I told the Young Women that the Lord had literally been just waiting for me to repent.  He will always forgive us of our sins, if we just turn to Him in repentance.  We have to include the Savior and His atonement.  We have to take all the steps of true repentance - He's only waiting.

Then I shared with them the feelings afterwards of pure JOY.  Pure relief - happiness and encircled in love.  With those feelings, why would we NOT want to repent as quickly as possible?  Fear? Consequences? Shame? Rejection?  All of this was shared and I think the spirit witnessed to all of us, including ME again, that the law of repentance and forgiveness is truly the Lord's plan for our happiness.

I was grateful, AGAIN, for the witness on Sunday, that the Lord has truly forgiven me.  And I'm glad I was able to share that spirit with the girls.

By the end of my time in Young Women's, I'm thinking they just might know too much about Sister Lott.  But if the spirit says to share, I will share.  And hopefully what happens in Young Women's, STAYS in Young Women's.

 

May


 I have always loved the month of May.

Both of my parents birthday's are in May.  It's Mother's Day.  Spring is coming to a close and the touches of summer come.  The garden is planted and the results of some hard days of planting garden and flowers are in full bloom.  I've always loved the month of May.

Until now.
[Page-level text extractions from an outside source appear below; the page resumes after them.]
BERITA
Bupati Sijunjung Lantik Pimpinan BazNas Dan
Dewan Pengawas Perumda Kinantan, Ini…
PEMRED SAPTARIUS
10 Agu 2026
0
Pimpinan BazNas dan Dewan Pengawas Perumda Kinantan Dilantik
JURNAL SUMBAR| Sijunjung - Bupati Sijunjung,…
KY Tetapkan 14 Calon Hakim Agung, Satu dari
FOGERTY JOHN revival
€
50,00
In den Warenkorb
The tulip blossoms have all come to their end.  The pansies are on their last leg - and I don't think much of our garden is going to survive.  With issues of the soil/mulch and the heat, it looks like our green beans are not going to survive - they look so sad.  I'm so sad.  I can't believe how this is affecting me.  Such hard work - such giving of time and love - I'm feeling betrayed.
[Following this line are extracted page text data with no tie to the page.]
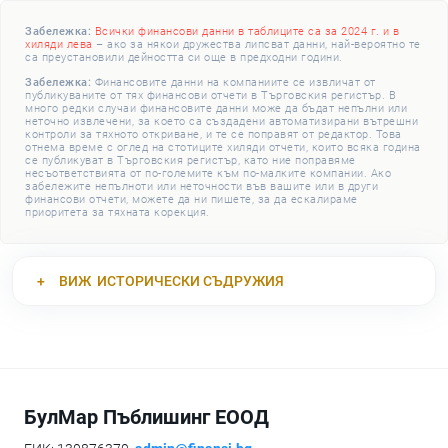
Забележка:
Всички финансови данни в таблиците са за 2024 г. и в
хиляди лева
– ако за някои дружества липсват данни, най-вероятно те
са преустановили дейността си още в предходни години.
Забележка:
Финансовите данни на компаниите се извличат от
публикуваните от тях финансови отчети в Търговския регистър. В
много редки случаи финансовите данни може да бъдат непълни или
неточно извлечени, за което са създадени автоматизирани вътрешни
контроли за тяхното откриване, и те се поправят от редактор. Това
отнема време с оглед на стотиците хиляди отчети, които всяка година
се публикуват в Търговския регистър, като ние поправяме
несъответствията от по-големите към по-малките компании. Ако
забележите непълноти или неточности във вашите или в други
финансови отчети, можете да ни пишете, за да ескалираме
приоритета за тяхната корекция.
ВИЖ
ИСТОРИЧЕСКИ СЪДРУЖИЯ
БулМар Пъблишинг ЕООД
To top it off, Mother's Day fell on the day of daddy's death this year.  It was hard for my mother - for me - and for my siblings.  The day became more of a day of rememberance of my day instead of anything else.  Not that it was painful, but just loss.

Which of course, brings to thought that one week later, this Sunday, will be one year since Rachel's passing too.  But I can't handle that right now.  I'll think of that when it comes.  Sad thing is ... it will come.
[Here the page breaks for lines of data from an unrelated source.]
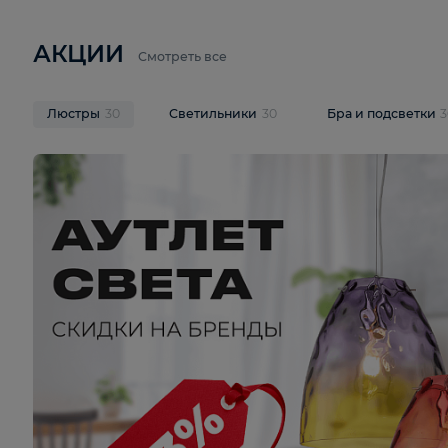
6 710 ₽
3 920 ₽
9 587 ₽
Подвесная люстра Lussole LSP-
Потолочная 
9941
Cevedale LSQ
В корзину
В корзину
На складе
1
шт
На складе
1
ш
АКЦИИ
Смотреть все
Люстры
30
Светильники
30
Бра и под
I do find joy in my watching of Peyton every day though.  She turned 15 months the other day.  Do you realize that's just 3 month from going into nursery at church!!??  She's getting so big.  Loves to play outside in the water - but is falling down, running into and bonking her head a LOT.  Just this morning, she turned around right into the corner of our bathroom door.  Smack.  One day soon I will do a post just on her - download all the recent pictures of her comings and goings.  

And Young Womens.  I'm loving it now.  I've fallen in love with the girls and their lives.  They are such good girls.  We've had some great lessons together and some even better activities.  Once again, I'm going to have to do a post, with pictures, all about Young Womens.

Kylie and Mike put their house on the market today with plans of moving next month.  Makes it a little more real now.  Our family continues with struggles  between some of the siblings.  Makes me sad.  So sad.  But I can't make it better until hearts are softened and much forgiveness is asked for and given.  We are supposed to have family pictures taken in a few weeks - hope we can at least fake it for the camera.  Hoping for an 'Academy Awards' moment.